April 27th, 2010

Certainly, I understand the moral argument of vegetarians.  McCartney’s looking from the sheep in the fields to the sheep on his plate and having a satori, I get that.  But I still eat meat.

Perhaps that’s because I’m weak willed and hypocritical, someone who basically lets my life be guided by what’s easy and comfortable.

Perhaps.  But even though the main reason I eat meat is because I like the taste of meat, I have my rationalizations, like “if God didn’t mean for us to eat other animals, why are they made out of meat? ”, we’re at the top of the food chain, animals eat each other, and so on.

Perhaps some day the human race will be so enlightened that people won’t want to eat cows or pigs or chickens any more than most Westerners today would want to eat a dog or a cat, or even a rat for that matter.  If they do, though, there is a secondary ethical dilemma they will have to solve first.

What do you do with all of the cows, pigs and chickens?  No farmer is going to keep large numbers of them if not for profit.  Maybe one or two as family pets, which is a form of slavery.

If the bulls , boars and cocks are all neutered to reduce the herds, isn’t that a form of genocide?

If they are all turned loose to roam the no longer existent prairie, their numbers will increase until something bad happens.  They could wind up competing with humans for the available plant resources of the planet.  Can the earth sustain 20 billion cows?  200 billion?

Or, as their numbers start to grow, due to the fact that we aren’t consuming millions of them at KFC, could the chickens start to die from some horrible virus, which then spreads through the human population, causing panic.  Yes, that has already happened, but it could be a whole hell of a lot worse, after the chicken population explosion.

And pigs.  Yes, they are cute in cartoons, and I’m told that individually, they make interesting pets.  But they are shitty, smelly animals and they eat like pigs, which means anything they can get their vicious little snouts around, quickly and loudly.  If there were large herds of them roaming the Midwest unsupervised, it’s lock the kids in the house time.

No, I really think it’s for the good of the planet, the human race and human civilization that we continue eating animals.

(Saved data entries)
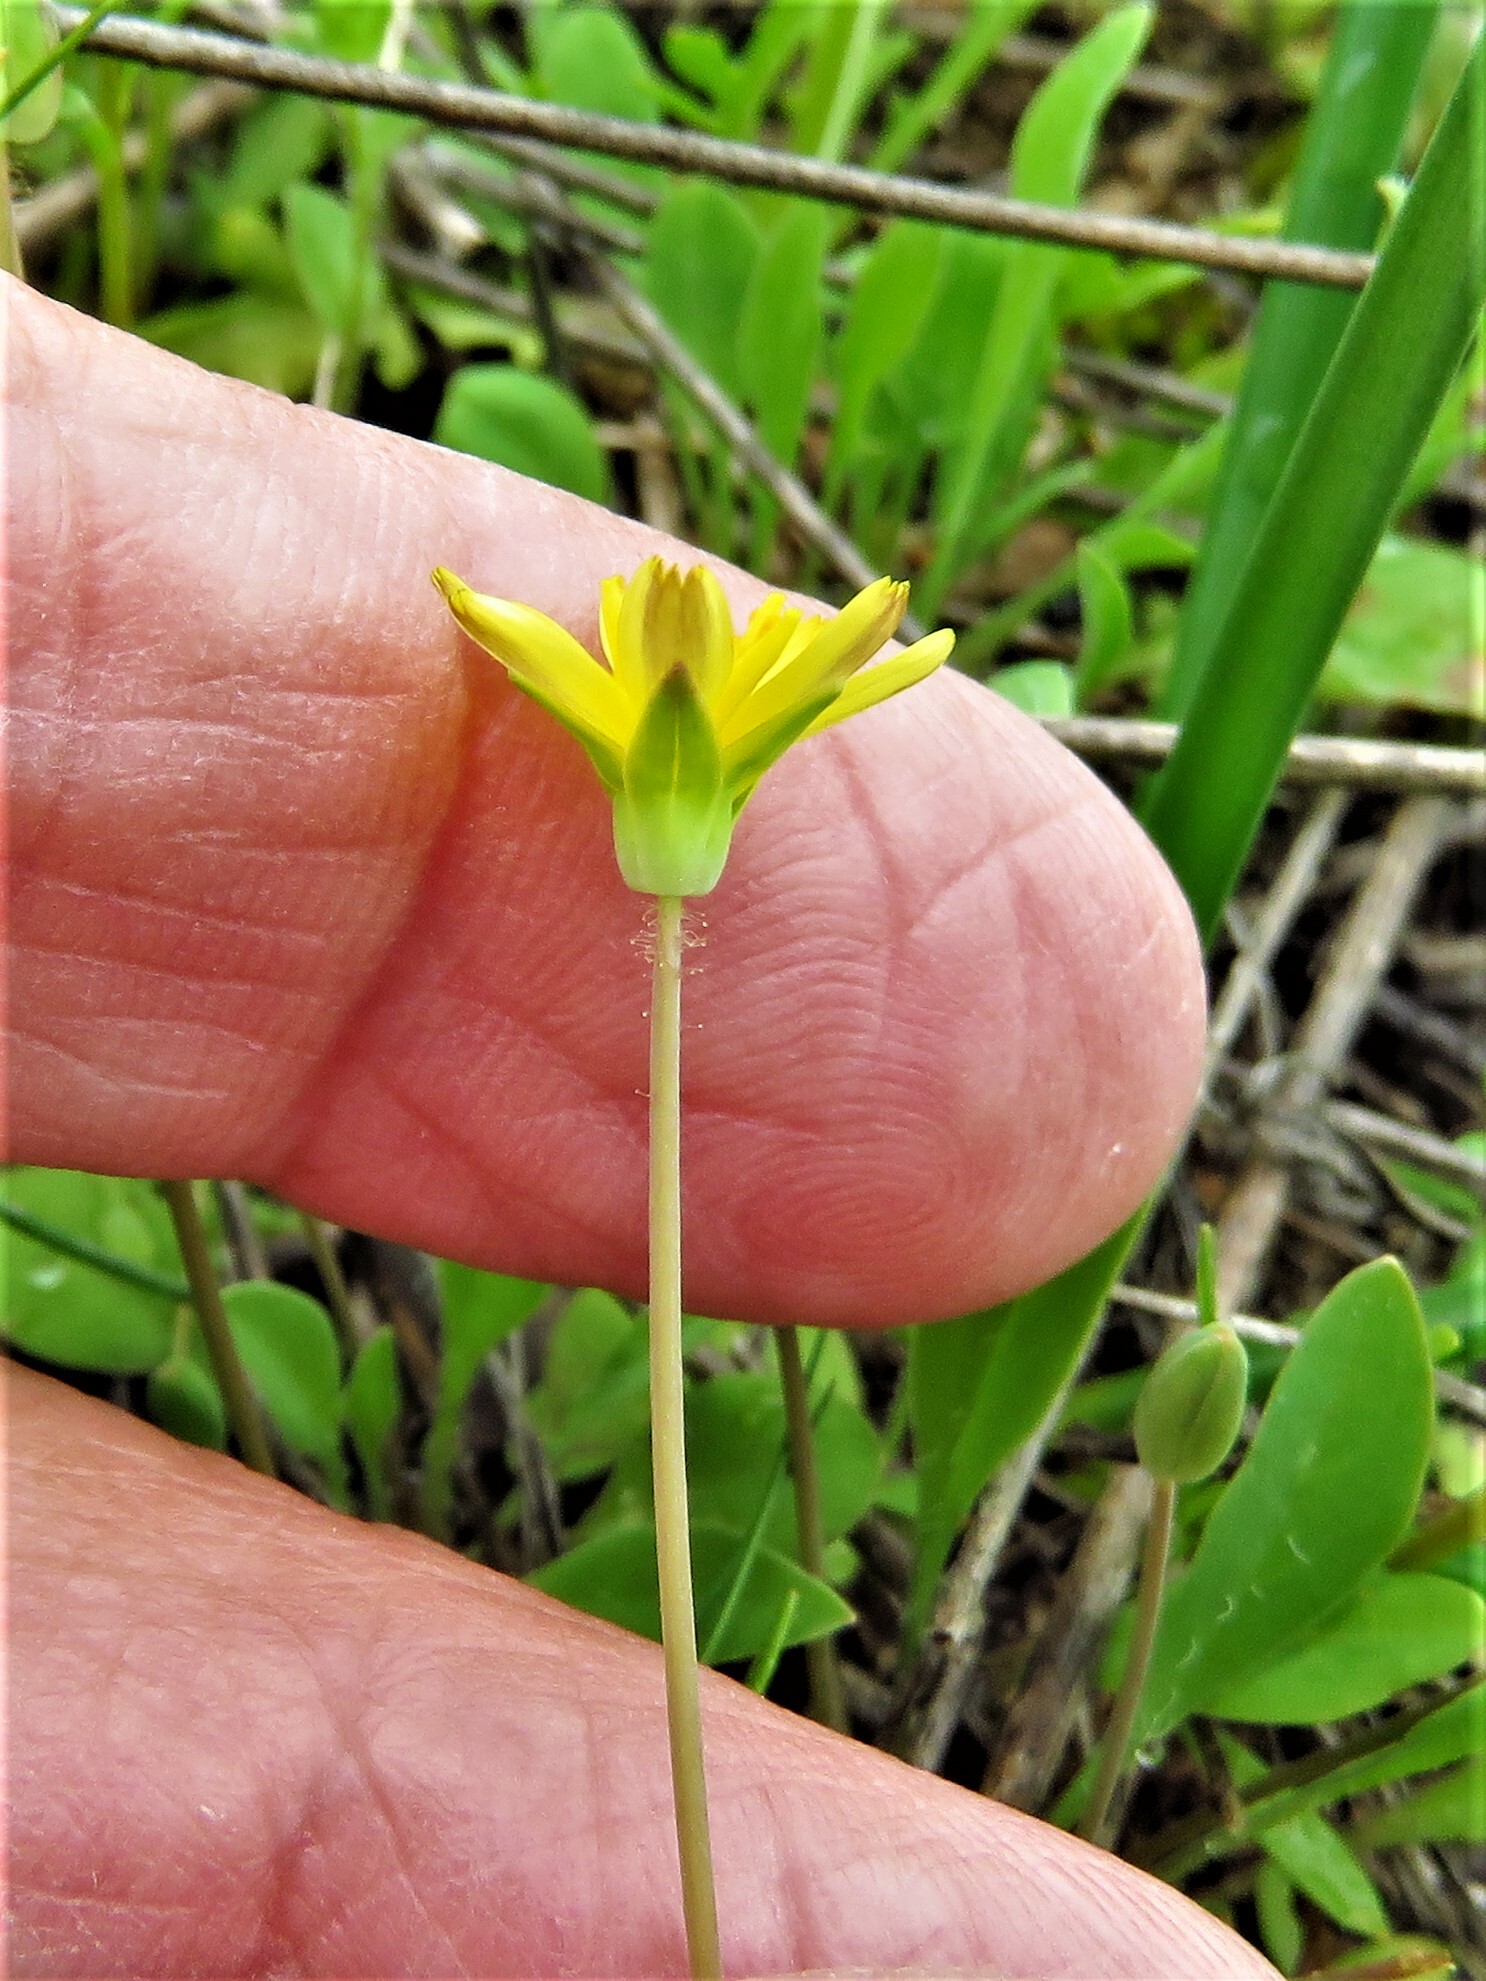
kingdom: Plantae
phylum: Tracheophyta
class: Magnoliopsida
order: Asterales
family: Asteraceae
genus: Krigia
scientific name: Krigia occidentalis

■ Requirement A: Decide whether each statement agrees with the post about eating meat, answering yes or no and quoting the words from the post that settle it: (i) The writer names liking the taste of meat as the main reason for eating it. (ii) The writer has heard that pigs make dull pets when kept alone. (iii) The writer asks whether neutering the males to shrink the herds would be a kind of genocide.
■ Requirement B:
Using the post about eating meat, answer these questions:
(i) What date appears at the top?
(ii) Which restaurant chain does the writer mention?
(iii) What two numbers of cows does the writer wonder whether the earth could sustain?
■ Requirement C: Copy the post about eating meat from "Or, as their" up to and including "the house time.".

■ Response box A:
(i) Yes: "the main reason I eat meat is because I like the taste of meat"
(ii) No: "I’m told that individually, they make interesting pets"
(iii) Yes: "isn’t that a form of genocide?"

■ Response box B:
(i) April 27th, 2010
(ii) KFC
(iii) 20 billion and 200 billion

■ Response box C:
Or, as their numbers start to grow, due to the fact that we aren’t consuming millions of them at KFC, could the chickens start to die from some horrible virus, which then spreads through the human population, causing panic.  Yes, that has already happened, but it could be a whole hell of a lot worse, after the chicken population explosion.

And pigs.  Yes, they are cute in cartoons, and I’m told that individually, they make interesting pets.  But they are shitty, smelly animals and they eat like pigs, which means anything they can get their vicious little snouts around, quickly and loudly.  If there were large herds of them roaming the Midwest unsupervised, it’s lock the kids in the house time.